Menukil siaran pers Kementerian ESDM (Energi dan Sumber Daya Mineral) tanggal 17 Februari 2022 di laman resminya, Menteri Arifin Tasrif dalam rapat kerjanya dengan Komisi VII DPR RI memaparkan program prioritas transisi energi dalam rangka menuju NZE (net-zero emission) 2060 sebagai ketaatan pemerintah akan komitmen COP 26 (26th Conference of the Parties) pada Climate Change Conference di Glasgow yang diteken 13 November 2021. Salah satu programnya adalah perencanaan strategi pengelolaan energi jangka panjang guna meminimalisir emisi karbon dan beralih ke energi bersih serta ramah lingkungan, di mana penggunaan nuklir sebagai salah satu EBT untuk energi listrik diniatkan akan dibangun dan beroperasi mulai 2049.

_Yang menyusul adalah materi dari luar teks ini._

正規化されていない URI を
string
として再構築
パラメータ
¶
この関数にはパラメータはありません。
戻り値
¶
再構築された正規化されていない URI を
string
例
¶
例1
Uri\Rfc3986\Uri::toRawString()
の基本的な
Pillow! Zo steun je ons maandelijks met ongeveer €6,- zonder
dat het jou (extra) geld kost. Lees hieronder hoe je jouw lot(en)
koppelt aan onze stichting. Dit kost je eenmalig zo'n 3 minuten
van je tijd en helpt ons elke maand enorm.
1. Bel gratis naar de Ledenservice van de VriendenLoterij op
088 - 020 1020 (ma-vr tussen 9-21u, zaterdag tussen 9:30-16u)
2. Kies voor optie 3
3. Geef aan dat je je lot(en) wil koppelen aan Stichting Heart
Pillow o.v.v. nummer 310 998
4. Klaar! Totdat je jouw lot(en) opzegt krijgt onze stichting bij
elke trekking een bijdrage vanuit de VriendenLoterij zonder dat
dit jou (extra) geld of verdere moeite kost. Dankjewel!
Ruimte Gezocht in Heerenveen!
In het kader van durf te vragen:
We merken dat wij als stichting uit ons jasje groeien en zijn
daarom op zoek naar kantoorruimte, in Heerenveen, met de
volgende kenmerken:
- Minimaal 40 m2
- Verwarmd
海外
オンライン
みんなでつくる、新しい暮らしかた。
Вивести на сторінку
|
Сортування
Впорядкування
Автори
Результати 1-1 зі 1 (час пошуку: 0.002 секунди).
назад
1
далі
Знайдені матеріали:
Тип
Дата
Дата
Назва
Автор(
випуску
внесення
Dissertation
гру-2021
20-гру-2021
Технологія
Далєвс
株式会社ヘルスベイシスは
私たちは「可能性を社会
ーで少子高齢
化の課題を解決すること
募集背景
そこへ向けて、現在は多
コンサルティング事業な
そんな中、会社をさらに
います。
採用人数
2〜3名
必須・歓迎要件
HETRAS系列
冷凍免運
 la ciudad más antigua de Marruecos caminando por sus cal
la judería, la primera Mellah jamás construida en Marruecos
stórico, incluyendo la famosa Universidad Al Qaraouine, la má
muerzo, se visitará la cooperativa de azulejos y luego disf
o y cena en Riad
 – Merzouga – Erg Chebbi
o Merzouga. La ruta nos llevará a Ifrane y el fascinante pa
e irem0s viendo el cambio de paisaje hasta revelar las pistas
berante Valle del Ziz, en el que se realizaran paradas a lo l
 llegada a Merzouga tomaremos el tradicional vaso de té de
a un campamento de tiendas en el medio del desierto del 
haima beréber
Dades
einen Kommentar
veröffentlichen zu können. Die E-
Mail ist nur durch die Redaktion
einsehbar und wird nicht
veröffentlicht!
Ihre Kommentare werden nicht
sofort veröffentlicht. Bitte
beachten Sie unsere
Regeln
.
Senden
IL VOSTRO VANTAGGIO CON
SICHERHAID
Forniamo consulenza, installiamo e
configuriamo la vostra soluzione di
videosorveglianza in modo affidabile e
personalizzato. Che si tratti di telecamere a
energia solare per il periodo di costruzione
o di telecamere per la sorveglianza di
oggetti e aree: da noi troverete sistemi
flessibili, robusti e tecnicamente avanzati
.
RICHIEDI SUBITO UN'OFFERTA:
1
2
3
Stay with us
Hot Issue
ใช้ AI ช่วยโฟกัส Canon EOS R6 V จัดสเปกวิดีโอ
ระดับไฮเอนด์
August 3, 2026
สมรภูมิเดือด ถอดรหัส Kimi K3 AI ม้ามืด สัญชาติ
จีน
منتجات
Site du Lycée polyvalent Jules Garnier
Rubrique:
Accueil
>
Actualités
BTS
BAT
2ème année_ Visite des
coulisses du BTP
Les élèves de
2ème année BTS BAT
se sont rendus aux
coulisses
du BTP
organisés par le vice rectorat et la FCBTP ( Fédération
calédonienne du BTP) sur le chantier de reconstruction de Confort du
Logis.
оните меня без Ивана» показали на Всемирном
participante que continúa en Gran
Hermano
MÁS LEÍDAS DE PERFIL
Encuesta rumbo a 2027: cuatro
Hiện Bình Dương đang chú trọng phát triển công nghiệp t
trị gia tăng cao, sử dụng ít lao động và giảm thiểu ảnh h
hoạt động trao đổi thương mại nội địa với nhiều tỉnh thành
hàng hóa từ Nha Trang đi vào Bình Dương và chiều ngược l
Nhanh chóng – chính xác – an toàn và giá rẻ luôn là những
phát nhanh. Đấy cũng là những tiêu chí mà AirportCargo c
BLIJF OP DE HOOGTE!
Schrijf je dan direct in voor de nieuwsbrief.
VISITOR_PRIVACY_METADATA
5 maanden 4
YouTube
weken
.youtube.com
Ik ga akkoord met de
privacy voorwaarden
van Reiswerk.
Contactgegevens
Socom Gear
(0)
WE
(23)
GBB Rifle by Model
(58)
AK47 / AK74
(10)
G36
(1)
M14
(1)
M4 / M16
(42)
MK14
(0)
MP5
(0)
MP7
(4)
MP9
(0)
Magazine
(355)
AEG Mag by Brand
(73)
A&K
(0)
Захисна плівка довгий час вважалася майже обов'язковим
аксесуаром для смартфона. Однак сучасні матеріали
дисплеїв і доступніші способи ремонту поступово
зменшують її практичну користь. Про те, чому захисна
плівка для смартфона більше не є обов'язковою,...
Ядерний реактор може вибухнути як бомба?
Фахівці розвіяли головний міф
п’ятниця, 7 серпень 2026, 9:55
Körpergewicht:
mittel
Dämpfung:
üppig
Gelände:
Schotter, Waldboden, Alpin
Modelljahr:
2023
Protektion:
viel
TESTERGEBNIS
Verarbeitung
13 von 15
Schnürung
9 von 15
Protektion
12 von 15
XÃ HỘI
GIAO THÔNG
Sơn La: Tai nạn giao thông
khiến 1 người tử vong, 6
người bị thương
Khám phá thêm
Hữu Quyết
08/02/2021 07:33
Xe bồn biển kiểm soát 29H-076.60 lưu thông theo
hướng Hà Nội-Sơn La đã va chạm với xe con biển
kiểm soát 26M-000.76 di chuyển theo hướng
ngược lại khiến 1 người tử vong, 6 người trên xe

“Faktanya nuklir itu kunci masa depan karena energi density-nya sangat besar. Saat kebijakan basa-basi ketemu dengan hukum fisika, maka hukum fisika yang menang karena hukum fisika mengatakan energi density terbesar sampai saat ini adalah nuklir. Dengan energi density yang besar maka dampak ekologinya makin kecil karena limbahnya makin kecil,” tambah Petit.
Di Asia Tenggara, atau bahkan dibanding Australia, kata Petit, Indonesia boleh saja berbangga punya tiga reaktor nuklir yang produktif menghasilkan radioisotop yang lebih maju. Namun mesti diakui, soal keberanian mengambil kebijakan terkait PLTN, Indonesia sudah tertinggal dari negara seperti Bangladesh.
Bangladesh sudah punya rencana konkret tentang PLTN sejak 2001 dan sembilan tahun berselang mencapai kesepakatan kerjasama dengan Rusia untuk membangun dua unit PLTN Rooppur di tepi Sungai Padma dengan reaktor PWR jenis VVER. PLTN unit pertama bakal rampung 2023 dan yang kedua setahun kemudian.
“Sebenarnya nuklir kita nomor satu dari besarnya fasilitas dan kelengkapan. Kita sudah bisa buat bahan bakar sendiri kok. Dibanding Malaysia, Filipina, bahkan Australia, kita nomor satu. Jadi ironis sekali sekian tahun investasi tapi kita tidak pernah move forward untuk menjadi negara yang diidam-idamkan Bung Karno,” tandas Petit.